Bacteria and Protozoa

Most bacteria that are associated with plants do no harm to the plant itself. However, a small number, around 100 known species, are able to cause disease.There are a few examples of plant diseases caused by protozoa  They are transmitted as  zoospores that may be able to survive in a resting state in the soil for many years. generally these zoospores attach and interact with the plant roots and cause few problems.
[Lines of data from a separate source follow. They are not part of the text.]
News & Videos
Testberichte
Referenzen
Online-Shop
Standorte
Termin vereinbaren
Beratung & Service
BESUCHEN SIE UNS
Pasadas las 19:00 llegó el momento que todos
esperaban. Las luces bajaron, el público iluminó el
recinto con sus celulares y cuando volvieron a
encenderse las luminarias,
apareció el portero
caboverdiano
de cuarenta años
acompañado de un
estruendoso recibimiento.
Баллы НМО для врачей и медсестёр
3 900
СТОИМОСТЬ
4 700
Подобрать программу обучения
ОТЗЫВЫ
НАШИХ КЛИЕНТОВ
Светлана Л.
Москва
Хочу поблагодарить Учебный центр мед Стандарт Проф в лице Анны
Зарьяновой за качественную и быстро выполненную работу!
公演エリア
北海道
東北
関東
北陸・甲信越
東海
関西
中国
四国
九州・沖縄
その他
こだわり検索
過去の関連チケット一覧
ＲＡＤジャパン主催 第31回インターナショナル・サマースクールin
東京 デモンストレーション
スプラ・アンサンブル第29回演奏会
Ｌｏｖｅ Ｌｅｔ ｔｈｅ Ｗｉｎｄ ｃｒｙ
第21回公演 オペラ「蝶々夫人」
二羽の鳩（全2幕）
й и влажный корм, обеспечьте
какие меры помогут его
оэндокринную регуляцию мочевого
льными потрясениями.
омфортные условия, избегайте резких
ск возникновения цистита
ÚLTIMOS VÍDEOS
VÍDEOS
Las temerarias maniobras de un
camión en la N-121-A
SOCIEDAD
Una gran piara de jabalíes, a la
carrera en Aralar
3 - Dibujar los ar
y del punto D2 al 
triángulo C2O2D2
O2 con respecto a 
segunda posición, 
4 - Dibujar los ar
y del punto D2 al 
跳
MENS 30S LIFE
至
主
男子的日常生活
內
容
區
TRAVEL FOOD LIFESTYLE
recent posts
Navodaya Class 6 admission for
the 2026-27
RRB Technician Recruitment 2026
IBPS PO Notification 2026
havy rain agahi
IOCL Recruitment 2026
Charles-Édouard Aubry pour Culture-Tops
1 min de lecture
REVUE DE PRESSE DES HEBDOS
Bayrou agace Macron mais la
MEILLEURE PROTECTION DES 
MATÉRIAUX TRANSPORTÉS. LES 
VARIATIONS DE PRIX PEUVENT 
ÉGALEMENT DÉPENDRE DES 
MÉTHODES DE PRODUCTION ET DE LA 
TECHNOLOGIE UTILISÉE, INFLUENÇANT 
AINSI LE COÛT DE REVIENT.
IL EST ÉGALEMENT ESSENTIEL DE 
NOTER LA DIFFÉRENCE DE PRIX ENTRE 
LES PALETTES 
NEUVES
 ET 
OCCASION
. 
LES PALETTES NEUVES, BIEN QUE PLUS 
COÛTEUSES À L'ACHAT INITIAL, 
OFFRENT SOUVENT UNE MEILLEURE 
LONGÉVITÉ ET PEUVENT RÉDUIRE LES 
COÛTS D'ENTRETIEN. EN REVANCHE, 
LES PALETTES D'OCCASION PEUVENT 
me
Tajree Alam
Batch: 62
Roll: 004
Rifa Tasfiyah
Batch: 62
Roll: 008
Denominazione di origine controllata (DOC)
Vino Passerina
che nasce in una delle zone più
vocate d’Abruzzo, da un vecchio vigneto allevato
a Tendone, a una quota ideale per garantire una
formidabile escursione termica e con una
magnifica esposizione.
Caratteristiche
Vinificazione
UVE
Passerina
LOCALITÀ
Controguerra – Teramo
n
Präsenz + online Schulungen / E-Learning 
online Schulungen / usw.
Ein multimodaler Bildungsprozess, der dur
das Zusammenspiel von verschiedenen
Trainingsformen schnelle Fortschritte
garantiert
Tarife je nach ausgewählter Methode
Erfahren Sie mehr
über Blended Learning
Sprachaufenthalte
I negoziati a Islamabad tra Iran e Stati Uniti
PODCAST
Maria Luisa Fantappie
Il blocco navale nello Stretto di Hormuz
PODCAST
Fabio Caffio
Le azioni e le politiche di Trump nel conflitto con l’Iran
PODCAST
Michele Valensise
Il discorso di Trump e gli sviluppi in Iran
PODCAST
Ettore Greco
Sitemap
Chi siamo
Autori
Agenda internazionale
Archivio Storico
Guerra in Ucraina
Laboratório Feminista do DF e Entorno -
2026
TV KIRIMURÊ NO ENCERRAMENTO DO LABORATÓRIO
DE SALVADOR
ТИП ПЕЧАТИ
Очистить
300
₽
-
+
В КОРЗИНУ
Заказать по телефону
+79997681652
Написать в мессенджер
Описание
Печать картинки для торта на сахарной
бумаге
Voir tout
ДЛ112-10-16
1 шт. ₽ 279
Bacteria can also be used as organic pesticides; Milky spore is responsible for a disease of the white grubs and can be used in lawn care.

Nematodes

Nematodes are small, multicellular wormlike animals. Many live freely in the soil, but there are some species that parasitize plant roots. Just like bacteria, nematodes can be beneficial or damaging. Nematodes are able to cause radical changes in root cells in order to facilitate their lifestyle. Nematodes are common on the roots of legume plants and help transforming the nitrogen in the air into a form of nitrogen that can be used in the soil for fertilization. Nematodes are also used as a natural pesticide for lawn grubs.

Fungi

The fungi reproduce  via the production of spores . Spores may be spread long distances by air or water, or they may be soilborne.The fungus may appear on the foliage, near the base of the plant, in the soil or on the fruit and flowers of the plant. Though some fungal outbreaks can be a simple cosmetic hassle, other fungal outbreaks can cause permanent injury and even death of the plant. The fungal species that cause these outbreaks vary by the millions.Plants that are infected with fungal diseases may also develop cankers, lesions and rot. Phytophthora rot, crown rot and botrytis are common rot diseases caused by fungi. While some rot diseases are curable with fungicidal treatments, others are irreversible.

Blight

Blight is not a disease but a symptom. It is a rapid and complete decoloration, browning, then death of plant tissues such as leaves, branches, twigs, or floral organs Many diseases caused by viruses, bacteria or fungi  exhibit this symptom and are called blights.